Exercise details —
Render every line of the entries below as a single JSON list of strings, one string per line, leaving out any blank lines.

+++ Records to use +++

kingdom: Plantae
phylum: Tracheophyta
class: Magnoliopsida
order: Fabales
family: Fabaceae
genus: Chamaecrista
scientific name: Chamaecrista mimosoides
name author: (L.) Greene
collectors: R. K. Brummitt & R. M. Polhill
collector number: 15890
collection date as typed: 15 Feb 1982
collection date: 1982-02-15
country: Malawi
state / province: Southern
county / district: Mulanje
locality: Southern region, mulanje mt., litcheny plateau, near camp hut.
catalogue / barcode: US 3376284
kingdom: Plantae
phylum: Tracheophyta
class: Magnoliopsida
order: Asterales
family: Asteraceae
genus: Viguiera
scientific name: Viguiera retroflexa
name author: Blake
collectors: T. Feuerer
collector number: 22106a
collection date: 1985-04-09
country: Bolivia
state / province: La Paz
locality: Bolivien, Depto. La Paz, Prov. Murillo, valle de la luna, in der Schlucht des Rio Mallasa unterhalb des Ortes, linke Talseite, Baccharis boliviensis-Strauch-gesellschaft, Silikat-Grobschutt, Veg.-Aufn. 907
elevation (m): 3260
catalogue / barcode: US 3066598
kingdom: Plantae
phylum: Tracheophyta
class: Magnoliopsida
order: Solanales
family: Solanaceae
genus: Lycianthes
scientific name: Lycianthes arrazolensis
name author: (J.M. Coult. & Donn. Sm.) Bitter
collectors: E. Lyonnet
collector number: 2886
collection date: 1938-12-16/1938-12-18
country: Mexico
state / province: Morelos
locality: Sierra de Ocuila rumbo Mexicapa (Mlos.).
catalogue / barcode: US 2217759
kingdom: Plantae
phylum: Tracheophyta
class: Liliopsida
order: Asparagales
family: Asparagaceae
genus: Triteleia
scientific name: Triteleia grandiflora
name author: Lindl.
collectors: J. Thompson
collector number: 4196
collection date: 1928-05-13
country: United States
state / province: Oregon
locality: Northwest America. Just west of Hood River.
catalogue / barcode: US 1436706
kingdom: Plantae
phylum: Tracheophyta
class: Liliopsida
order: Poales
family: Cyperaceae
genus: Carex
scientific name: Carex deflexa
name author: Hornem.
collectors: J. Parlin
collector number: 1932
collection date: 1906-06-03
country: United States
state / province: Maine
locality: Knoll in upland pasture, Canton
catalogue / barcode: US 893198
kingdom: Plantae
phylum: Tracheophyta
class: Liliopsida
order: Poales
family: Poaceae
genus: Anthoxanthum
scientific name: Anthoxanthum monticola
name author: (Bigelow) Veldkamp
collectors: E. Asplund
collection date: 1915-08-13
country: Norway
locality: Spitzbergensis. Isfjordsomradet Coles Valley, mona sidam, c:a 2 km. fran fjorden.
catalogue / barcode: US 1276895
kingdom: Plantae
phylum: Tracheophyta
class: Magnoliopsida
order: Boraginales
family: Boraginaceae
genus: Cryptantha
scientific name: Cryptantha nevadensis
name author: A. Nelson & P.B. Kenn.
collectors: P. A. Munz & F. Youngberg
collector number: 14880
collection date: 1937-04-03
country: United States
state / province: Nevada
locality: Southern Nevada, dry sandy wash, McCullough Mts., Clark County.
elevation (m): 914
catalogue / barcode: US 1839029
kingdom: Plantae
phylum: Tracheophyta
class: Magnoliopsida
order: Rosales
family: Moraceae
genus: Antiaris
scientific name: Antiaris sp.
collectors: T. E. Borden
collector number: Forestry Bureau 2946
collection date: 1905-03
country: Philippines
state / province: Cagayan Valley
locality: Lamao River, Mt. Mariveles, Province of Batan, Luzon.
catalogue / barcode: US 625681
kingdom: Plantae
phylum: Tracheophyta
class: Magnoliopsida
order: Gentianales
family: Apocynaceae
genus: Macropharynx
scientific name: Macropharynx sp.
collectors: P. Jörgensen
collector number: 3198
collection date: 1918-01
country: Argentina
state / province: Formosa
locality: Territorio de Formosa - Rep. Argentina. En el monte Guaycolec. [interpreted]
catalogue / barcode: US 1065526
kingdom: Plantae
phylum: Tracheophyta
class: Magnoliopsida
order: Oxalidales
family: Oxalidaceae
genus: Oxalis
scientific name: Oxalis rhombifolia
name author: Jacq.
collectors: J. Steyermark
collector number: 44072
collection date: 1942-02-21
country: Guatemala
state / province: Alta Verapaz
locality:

+++

Result —
[
  "kingdom: Plantae",
  "phylum: Tracheophyta",
  "class: Magnoliopsida",
  "order: Fabales",
  "family: Fabaceae",
  "genus: Chamaecrista",
  "scientific name: Chamaecrista mimosoides",
  "name author: (L.) Greene",
  "collectors: R. K. Brummitt & R. M. Polhill",
  "collector number: 15890",
  "collection date as typed: 15 Feb 1982",
  "collection date: 1982-02-15",
  "country: Malawi",
  "state / province: Southern",
  "county / district: Mulanje",
  "locality: Southern region, mulanje mt., litcheny plateau, near camp hut.",
  "catalogue / barcode: US 3376284",
  "kingdom: Plantae",
  "phylum: Tracheophyta",
  "class: Magnoliopsida",
  "order: Asterales",
  "family: Asteraceae",
  "genus: Viguiera",
  "scientific name: Viguiera retroflexa",
  "name author: Blake",
  "collectors: T. Feuerer",
  "collector number: 22106a",
  "collection date: 1985-04-09",
  "country: Bolivia",
  "state / province: La Paz",
  "locality: Bolivien, Depto. La Paz, Prov. Murillo, valle de la luna, in der Schlucht des Rio Mallasa unterhalb des Ortes, linke Talseite, Baccharis boliviensis-Strauch-gesellschaft, Silikat-Grobschutt, Veg.-Aufn. 907",
  "elevation (m): 3260",
  "catalogue / barcode: US 3066598",
  "kingdom: Plantae",
  "phylum: Tracheophyta",
  "class: Magnoliopsida",
  "order: Solanales",
  "family: Solanaceae",
  "genus: Lycianthes",
  "scientific name: Lycianthes arrazolensis",
  "name author: (J.M. Coult. & Donn. Sm.) Bitter",
  "collectors: E. Lyonnet",
  "collector number: 2886",
  "collection date: 1938-12-16/1938-12-18",
  "country: Mexico",
  "state / province: Morelos",
  "locality: Sierra de Ocuila rumbo Mexicapa (Mlos.).",
  "catalogue / barcode: US 2217759",
  "kingdom: Plantae",
  "phylum: Tracheophyta",
  "class: Liliopsida",
  "order: Asparagales",
  "family: Asparagaceae",
  "genus: Triteleia",
  "scientific name: Triteleia grandiflora",
  "name author: Lindl.",
  "collectors: J. Thompson",
  "collector number: 4196",
  "collection date: 1928-05-13",
  "country: United States",
  "state / province: Oregon",
  "locality: Northwest America. Just west of Hood River.",
  "catalogue / barcode: US 1436706",
  "kingdom: Plantae",
  "phylum: Tracheophyta",
  "class: Liliopsida",
  "order: Poales",
  "family: Cyperaceae",
  "genus: Carex",
  "scientific name: Carex deflexa",
  "name author: Hornem.",
  "collectors: J. Parlin",
  "collector number: 1932",
  "collection date: 1906-06-03",
  "country: United States",
  "state / province: Maine",
  "locality: Knoll in upland pasture, Canton",
  "catalogue / barcode: US 893198",
  "kingdom: Plantae",
  "phylum: Tracheophyta",
  "class: Liliopsida",
  "order: Poales",
  "family: Poaceae",
  "genus: Anthoxanthum",
  "scientific name: Anthoxanthum monticola",
  "name author: (Bigelow) Veldkamp",
  "collectors: E. Asplund",
  "collection date: 1915-08-13",
  "country: Norway",
  "locality: Spitzbergensis. Isfjordsomradet Coles Valley, mona sidam, c:a 2 km. fran fjorden.",
  "catalogue / barcode: US 1276895",
  "kingdom: Plantae",
  "phylum: Tracheophyta",
  "class: Magnoliopsida",
  "order: Boraginales",
  "family: Boraginaceae",
  "genus: Cryptantha",
  "scientific name: Cryptantha nevadensis",
  "name author: A. Nelson & P.B. Kenn.",
  "collectors: P. A. Munz & F. Youngberg",
  "collector number: 14880",
  "collection date: 1937-04-03",
  "country: United States",
  "state / province: Nevada",
  "locality: Southern Nevada, dry sandy wash, McCullough Mts., Clark County.",
  "elevation (m): 914",
  "catalogue / barcode: US 1839029",
  "kingdom: Plantae",
  "phylum: Tracheophyta",
  "class: Magnoliopsida",
  "order: Rosales",
  "family: Moraceae",
  "genus: Antiaris",
  "scientific name: Antiaris sp.",
  "collectors: T. E. Borden",
  "collector number: Forestry Bureau 2946",
  "collection date: 1905-03",
  "country: Philippines",
  "state / province: Cagayan Valley",
  "locality: Lamao River, Mt. Mariveles, Province of Batan, Luzon.",
  "catalogue / barcode: US 625681",
  "kingdom: Plantae",
  "phylum: Tracheophyta",
  "class: Magnoliopsida",
  "order: Gentianales",
  "family: Apocynaceae",
  "genus: Macropharynx",
  "scientific name: Macropharynx sp.",
  "collectors: P. Jörgensen",
  "collector number: 3198",
  "collection date: 1918-01",
  "country: Argentina",
  "state / province: Formosa",
  "locality: Territorio de Formosa - Rep. Argentina. En el monte Guaycolec. [interpreted]",
  "catalogue / barcode: US 1065526",
  "kingdom: Plantae",
  "phylum: Tracheophyta",
  "class: Magnoliopsida",
  "order: Oxalidales",
  "family: Oxalidaceae",
  "genus: Oxalis",
  "scientific name: Oxalis rhombifolia",
  "name author: Jacq.",
  "collectors: J. Steyermark",
  "collector number: 44072",
  "collection date: 1942-02-21",
  "country: Guatemala",
  "state / province: Alta Verapaz",
  "locality:"
]